Source passage.
>>
I tried it again, same answer.
 
Still incorrect. You're mucking up after the first stage when you apply the voltage division with the 500 Ohm resistor. Take the circuit one stage at a time:
upload_2017-3-17_21-29-56.png


First break the circuit at (1) and find the Thevenin equivalent. What do you find?
 
gneill said:
Still incorrect. You're mucking up after the first stage when you apply the voltage division with the 500 Ohm resistor. Take the circuit one stage at a time:
View attachment 114680

First break the circuit at (1) and find the Thevenin equivalent. What do you find?
5b439f321f.jpg
 
No. There are three resistors involved and you haven't dealt with the voltage divider. A Thevenin model consists of a voltage source with a series resistance and does not form a closed loop!
 
gneill said:
No. There are three resistors involved and you haven't dealt with the voltage divider. A Thevenin model consists of a voltage source with a series resistance and does not form a closed loop!
e99ade4e12.jpg


my apologies, is this fine
 
No. How do you arrive at 2 kΩ? How come the original 2 V hasn't been divided by the voltage divider consisting of the two 1 kΩ resistors? This is the circuit that you are starting with for this first part:

upload_2017-3-17_21-53-34.png


Apply the procedure to find its Thevenin equivalent.
 
gneill said:
No. How do you arrive at 2 kΩ? How come the original 2 V hasn't been divided by the voltage divider consisting of the two 1 kΩ resistors? This is the circuit that you are starting with for this first part:

View attachment 114681

Apply the procedure to find its Thevenin equivalent.
f60c8137dd.jpg
 
  • #10
Right!

Now tack on the next stage and repeat:

upload_2017-3-17_22-10-46.png

What's the Thevenin equivalent for the terminals at (2)?
 
  • #11
gneill said:
Right!

Now tack on the next stage and repeat:

View attachment 114682
What's the Thevenin equivalent for the terminals at (2)?

Ah. I seem to have gotten it now. Thank you, not entirely sure why my method that I did initially to find Vth is wrong.
 
  • #12
CoolDude420 said:
Ah. I seem to have gotten it now. Thank you, not entirely sure why my method that I did initially to find Vth is wrong.
Great.

You were doing something strange with 1.5 kΩ that I couldn't see the reasoning behind. It's best to either break the circuit up into discrete stages and proceed methodically, or apply something like mesh or nodal analysis when you want to do it all at once.
 
  • #13
gneill said:
Great.

You were doing something strange with 1.5 kΩ that I couldn't see the reasoning behind. It's best to either break the circuit up into discrete stages and proceed methodically, or apply something like mesh or nodal analysis when you want to do it all at once.
<<
(Dataset entries)
>>
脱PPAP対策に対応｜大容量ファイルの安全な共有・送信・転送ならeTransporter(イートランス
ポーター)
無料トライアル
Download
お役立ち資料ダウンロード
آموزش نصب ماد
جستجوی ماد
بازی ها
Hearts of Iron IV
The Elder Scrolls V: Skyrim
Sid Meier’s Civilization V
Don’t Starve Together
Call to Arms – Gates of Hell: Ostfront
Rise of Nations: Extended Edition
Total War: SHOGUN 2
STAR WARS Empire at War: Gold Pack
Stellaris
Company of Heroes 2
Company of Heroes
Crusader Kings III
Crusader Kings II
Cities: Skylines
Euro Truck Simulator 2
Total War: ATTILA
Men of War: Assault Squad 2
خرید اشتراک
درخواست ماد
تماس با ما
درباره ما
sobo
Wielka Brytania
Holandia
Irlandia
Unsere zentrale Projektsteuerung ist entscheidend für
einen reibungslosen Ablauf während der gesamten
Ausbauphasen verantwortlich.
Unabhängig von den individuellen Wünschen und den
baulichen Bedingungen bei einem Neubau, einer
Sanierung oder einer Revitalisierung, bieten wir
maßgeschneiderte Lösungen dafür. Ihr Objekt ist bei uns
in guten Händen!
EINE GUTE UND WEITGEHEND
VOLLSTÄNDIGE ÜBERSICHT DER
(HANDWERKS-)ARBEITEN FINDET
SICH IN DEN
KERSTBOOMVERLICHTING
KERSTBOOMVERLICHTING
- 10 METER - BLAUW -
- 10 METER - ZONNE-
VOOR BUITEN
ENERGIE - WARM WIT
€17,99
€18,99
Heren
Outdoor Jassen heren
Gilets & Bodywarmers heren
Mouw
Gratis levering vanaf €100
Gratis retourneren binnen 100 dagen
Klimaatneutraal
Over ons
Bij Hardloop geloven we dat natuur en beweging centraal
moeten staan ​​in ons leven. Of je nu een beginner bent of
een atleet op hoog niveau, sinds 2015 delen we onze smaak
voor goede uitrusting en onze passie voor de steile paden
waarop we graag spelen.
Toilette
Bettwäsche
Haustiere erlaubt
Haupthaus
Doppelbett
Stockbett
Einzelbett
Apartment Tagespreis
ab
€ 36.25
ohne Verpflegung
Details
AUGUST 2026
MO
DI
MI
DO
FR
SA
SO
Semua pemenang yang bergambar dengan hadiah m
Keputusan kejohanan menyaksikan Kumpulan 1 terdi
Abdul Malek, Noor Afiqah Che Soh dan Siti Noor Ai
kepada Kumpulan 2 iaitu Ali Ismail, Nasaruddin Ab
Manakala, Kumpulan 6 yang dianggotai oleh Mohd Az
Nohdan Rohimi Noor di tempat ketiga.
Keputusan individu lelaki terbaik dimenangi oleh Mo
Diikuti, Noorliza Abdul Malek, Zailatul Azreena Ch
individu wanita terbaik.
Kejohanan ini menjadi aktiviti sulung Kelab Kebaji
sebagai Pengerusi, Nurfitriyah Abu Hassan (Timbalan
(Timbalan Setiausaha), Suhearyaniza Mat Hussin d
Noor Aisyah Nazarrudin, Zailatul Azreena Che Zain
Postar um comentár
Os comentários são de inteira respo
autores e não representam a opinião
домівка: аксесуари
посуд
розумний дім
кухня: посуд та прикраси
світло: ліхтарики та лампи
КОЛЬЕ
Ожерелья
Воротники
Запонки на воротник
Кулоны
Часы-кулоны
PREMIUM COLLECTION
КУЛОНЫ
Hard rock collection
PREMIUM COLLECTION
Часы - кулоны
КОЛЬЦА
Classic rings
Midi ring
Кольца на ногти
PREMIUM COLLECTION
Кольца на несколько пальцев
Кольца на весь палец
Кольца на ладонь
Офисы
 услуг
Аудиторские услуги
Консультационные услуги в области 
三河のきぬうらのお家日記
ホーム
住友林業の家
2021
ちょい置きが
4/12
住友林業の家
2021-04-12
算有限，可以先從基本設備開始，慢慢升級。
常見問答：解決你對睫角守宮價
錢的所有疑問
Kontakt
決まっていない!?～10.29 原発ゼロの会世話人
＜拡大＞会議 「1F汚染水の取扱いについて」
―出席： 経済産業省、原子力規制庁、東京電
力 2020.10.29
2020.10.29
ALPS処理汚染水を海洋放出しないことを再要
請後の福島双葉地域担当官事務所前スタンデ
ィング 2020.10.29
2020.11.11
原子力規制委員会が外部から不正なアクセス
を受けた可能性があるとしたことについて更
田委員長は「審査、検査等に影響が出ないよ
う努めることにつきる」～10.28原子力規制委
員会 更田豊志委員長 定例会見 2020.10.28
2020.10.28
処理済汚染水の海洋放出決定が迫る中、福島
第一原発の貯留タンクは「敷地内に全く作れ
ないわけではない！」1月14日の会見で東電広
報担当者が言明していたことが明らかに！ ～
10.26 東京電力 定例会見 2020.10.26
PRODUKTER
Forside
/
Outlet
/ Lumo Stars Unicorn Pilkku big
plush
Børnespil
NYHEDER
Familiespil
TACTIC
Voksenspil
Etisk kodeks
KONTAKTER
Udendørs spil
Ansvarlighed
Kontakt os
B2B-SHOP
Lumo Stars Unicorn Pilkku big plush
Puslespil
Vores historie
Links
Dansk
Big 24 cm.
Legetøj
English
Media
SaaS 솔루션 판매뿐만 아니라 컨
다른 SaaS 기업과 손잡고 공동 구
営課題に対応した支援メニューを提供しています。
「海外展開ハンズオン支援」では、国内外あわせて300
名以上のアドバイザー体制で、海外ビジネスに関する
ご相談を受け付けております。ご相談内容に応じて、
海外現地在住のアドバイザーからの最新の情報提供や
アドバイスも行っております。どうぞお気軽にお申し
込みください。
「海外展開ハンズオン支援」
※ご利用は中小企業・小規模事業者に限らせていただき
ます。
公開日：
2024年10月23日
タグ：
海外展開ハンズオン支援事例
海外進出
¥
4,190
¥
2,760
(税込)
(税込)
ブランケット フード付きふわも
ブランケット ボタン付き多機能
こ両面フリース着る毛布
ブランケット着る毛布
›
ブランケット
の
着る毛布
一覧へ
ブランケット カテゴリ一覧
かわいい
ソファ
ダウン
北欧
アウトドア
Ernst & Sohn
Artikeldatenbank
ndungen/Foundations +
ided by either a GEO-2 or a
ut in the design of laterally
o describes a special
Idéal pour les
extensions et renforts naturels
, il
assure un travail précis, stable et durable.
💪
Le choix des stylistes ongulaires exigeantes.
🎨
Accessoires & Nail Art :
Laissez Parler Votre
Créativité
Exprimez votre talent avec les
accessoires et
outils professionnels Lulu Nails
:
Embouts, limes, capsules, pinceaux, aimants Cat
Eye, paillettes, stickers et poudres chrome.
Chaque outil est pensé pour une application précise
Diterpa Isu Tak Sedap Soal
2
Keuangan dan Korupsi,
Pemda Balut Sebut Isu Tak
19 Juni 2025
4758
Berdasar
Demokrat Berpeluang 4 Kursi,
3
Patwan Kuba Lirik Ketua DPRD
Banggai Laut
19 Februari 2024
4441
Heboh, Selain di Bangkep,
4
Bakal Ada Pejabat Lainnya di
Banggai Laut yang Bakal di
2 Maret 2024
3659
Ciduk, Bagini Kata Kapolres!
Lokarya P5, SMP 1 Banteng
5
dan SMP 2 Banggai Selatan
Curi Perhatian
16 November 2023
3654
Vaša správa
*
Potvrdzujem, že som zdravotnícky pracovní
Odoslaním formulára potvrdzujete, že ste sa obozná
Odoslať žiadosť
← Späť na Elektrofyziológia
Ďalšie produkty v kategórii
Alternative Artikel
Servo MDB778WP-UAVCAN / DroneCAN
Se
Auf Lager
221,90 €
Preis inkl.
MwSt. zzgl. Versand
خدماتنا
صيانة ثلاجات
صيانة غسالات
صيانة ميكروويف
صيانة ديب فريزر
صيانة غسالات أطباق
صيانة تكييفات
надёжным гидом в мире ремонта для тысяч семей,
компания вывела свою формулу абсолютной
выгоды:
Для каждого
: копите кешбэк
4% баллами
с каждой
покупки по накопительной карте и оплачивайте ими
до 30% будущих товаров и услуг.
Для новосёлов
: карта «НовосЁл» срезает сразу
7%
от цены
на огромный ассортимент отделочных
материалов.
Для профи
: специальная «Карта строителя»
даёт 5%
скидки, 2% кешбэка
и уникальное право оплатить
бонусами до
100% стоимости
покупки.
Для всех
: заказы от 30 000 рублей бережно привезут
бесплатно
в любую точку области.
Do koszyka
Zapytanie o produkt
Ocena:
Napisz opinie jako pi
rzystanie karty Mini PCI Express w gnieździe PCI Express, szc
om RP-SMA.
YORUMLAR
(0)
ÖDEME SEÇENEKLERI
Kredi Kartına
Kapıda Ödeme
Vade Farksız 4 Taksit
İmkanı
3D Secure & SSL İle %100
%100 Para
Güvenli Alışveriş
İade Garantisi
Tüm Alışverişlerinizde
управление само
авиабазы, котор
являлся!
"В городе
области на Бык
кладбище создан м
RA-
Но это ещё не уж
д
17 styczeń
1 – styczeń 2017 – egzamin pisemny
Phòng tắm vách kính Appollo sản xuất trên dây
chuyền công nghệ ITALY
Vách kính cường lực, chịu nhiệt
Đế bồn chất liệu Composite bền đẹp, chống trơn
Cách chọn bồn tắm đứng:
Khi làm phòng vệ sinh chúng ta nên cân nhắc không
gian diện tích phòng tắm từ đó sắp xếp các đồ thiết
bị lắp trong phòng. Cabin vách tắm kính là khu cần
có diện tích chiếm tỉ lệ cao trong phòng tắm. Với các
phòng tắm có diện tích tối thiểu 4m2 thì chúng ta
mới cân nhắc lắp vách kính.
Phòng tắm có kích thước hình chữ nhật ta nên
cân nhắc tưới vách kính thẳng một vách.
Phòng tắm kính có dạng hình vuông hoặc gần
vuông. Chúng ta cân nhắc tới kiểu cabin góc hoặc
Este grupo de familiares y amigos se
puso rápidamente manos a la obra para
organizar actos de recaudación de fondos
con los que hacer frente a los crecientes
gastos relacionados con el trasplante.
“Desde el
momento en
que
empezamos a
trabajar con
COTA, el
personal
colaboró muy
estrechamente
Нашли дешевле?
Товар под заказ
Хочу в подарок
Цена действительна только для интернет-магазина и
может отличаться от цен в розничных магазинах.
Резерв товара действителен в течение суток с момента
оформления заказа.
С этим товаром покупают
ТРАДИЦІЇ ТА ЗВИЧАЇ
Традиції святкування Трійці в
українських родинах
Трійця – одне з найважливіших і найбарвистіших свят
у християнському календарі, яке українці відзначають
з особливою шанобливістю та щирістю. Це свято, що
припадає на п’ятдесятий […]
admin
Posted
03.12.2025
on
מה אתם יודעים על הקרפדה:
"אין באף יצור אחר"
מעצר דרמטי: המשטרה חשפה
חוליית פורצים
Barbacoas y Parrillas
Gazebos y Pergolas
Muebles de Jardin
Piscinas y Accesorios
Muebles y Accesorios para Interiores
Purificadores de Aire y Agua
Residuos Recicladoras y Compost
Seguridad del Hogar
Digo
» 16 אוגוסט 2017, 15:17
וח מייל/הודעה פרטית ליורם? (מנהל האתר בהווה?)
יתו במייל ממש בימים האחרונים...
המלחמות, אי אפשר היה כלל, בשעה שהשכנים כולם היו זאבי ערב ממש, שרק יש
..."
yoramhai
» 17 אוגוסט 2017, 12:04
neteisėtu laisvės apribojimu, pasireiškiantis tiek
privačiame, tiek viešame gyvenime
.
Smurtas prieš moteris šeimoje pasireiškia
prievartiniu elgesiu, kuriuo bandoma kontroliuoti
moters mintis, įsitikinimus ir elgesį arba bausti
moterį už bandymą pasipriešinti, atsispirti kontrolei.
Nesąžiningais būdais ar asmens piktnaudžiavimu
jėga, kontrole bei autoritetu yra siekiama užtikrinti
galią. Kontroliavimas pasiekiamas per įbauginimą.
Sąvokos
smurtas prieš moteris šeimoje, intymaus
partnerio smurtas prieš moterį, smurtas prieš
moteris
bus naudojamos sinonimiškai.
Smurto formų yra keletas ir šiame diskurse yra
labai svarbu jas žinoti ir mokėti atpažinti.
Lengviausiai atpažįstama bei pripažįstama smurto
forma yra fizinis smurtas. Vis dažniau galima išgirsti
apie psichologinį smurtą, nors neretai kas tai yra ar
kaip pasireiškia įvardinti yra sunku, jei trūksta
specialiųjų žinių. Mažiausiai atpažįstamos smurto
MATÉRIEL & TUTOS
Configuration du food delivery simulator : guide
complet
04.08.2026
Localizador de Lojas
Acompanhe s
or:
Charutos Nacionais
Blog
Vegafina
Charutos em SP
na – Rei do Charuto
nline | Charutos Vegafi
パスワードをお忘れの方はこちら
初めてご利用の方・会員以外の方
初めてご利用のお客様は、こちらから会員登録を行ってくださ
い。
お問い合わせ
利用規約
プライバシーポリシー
<<
Exercise prompt.
Can you take the forum thread on finding a Thevenin equivalent one stage at a time further, starting after its last post?

Reply.
9a0db1136a.jpg


Okay, I've written in detail to what my approach was. I have a feeling that I'm neglecting that extension of A-B at the right and assuming no current flows? But isn't that what I'm meant to do. I mean Vth is the open circuit voltage?
 
  • #14
I think I see my mistake. I'm applying voltage division even though the current through the resistors is different.
 
  • #15
CoolDude420 said:
Okay, I've written in detail to what my approach was. I have a feeling that I'm neglecting that extension of A-B at the right and assuming no current flows? But isn't that what I'm meant to do. I mean Vth is the open circuit voltage?
The problem is that you started finding the Thevenin equivalent for the first section of the circuit and did not complete the operation before you applied the partial result to the next section. Your paragraph labelled (2) assumed that the 1 V first Thevenin voltage would be expressed across the first vertical 1 k resistor and hence would be applied to the following section's voltage divider consisting of the 500 Ω resistor and 1k Ω resistor. That was an error. The 1 V should be behind a 1 kΩ series resistor (the Thevenin resistance of the first stage) that includes the 500 Ω resistor.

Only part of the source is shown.